Print the line containing "focal_35mm: 206" and all lines after it to the end of the records below, exactly as written. No pictures.

**Data provided**
+---+

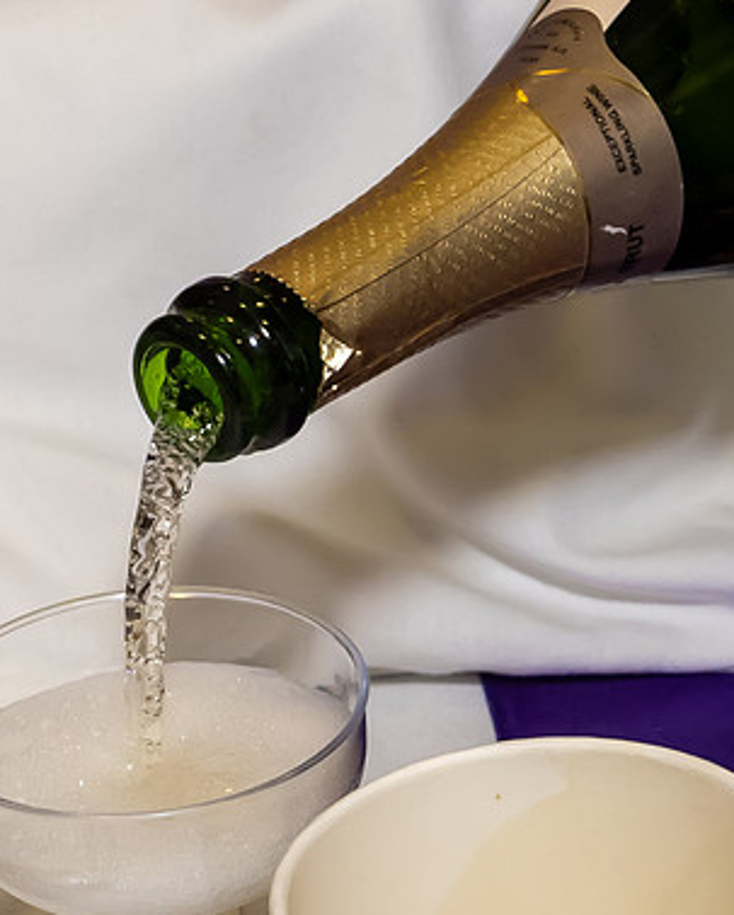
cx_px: 43
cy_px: 621
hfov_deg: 7.5
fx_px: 5587
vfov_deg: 9.4
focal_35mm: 206
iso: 1250
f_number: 7.1
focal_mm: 38
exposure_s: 1/250
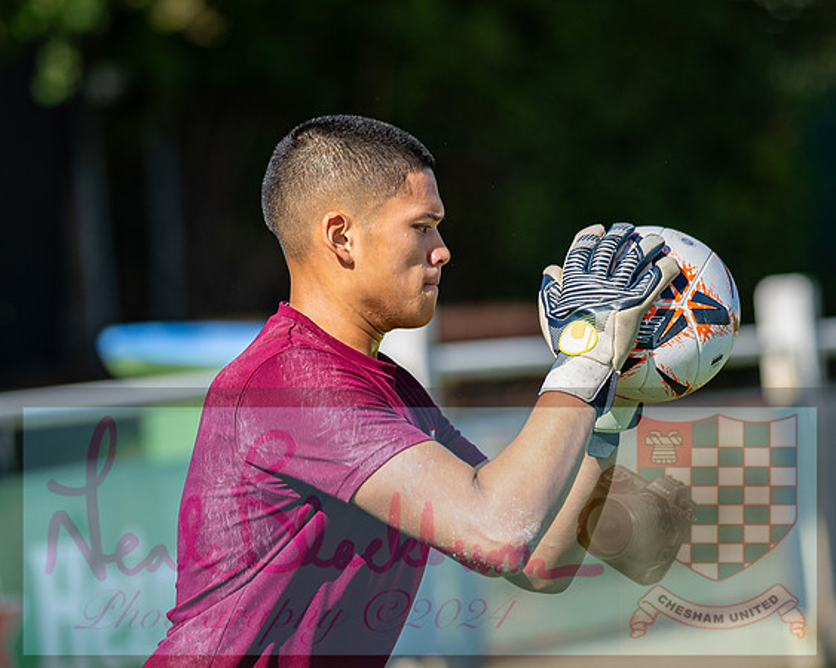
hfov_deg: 6.6
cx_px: 431
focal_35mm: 295
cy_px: 269
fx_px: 7298
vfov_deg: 5.2
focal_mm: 135
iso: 80
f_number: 1.8
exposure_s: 1/3200
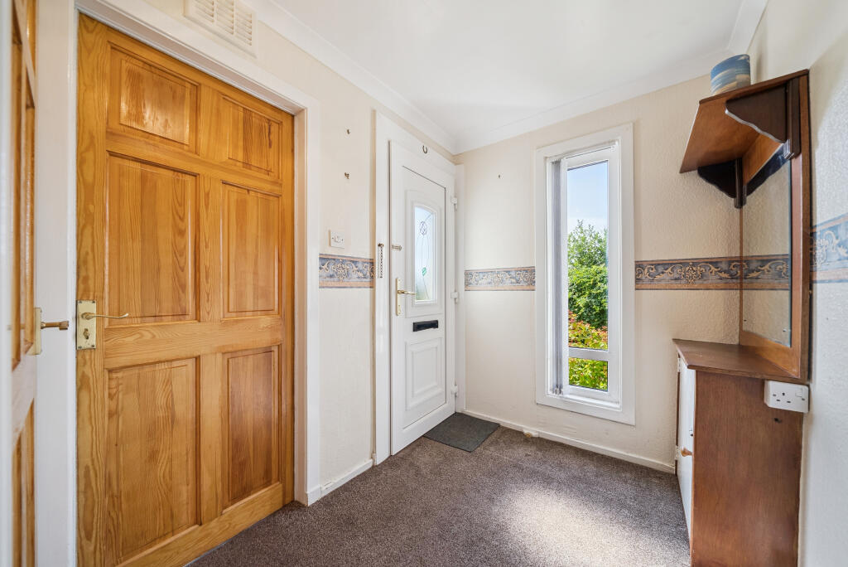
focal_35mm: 12
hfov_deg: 112.6
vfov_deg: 90.1
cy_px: 284
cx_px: 424
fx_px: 283
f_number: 5
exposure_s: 1/60
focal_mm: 12
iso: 80
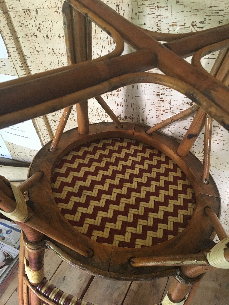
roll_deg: +10.7
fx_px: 256
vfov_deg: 61.7
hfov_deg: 48.2
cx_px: 114
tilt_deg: -38.5
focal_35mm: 29
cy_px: 152
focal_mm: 4.15
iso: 200
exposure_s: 1/25
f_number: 2.2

+---+

**Your solution**
focal_35mm: 206
iso: 1250
f_number: 7.1
focal_mm: 38
exposure_s: 1/250
hfov_deg: 6.6
cx_px: 431
focal_35mm: 295
cy_px: 269
fx_px: 7298
vfov_deg: 5.2
focal_mm: 135
iso: 80
f_number: 1.8
exposure_s: 1/3200
focal_35mm: 12
hfov_deg: 112.6
vfov_deg: 90.1
cy_px: 284
cx_px: 424
fx_px: 283
f_number: 5
exposure_s: 1/60
focal_mm: 12
iso: 80
roll_deg: +10.7
fx_px: 256
vfov_deg: 61.7
hfov_deg: 48.2
cx_px: 114
tilt_deg: -38.5
focal_35mm: 29
cy_px: 152
focal_mm: 4.15
iso: 200
exposure_s: 1/25
f_number: 2.2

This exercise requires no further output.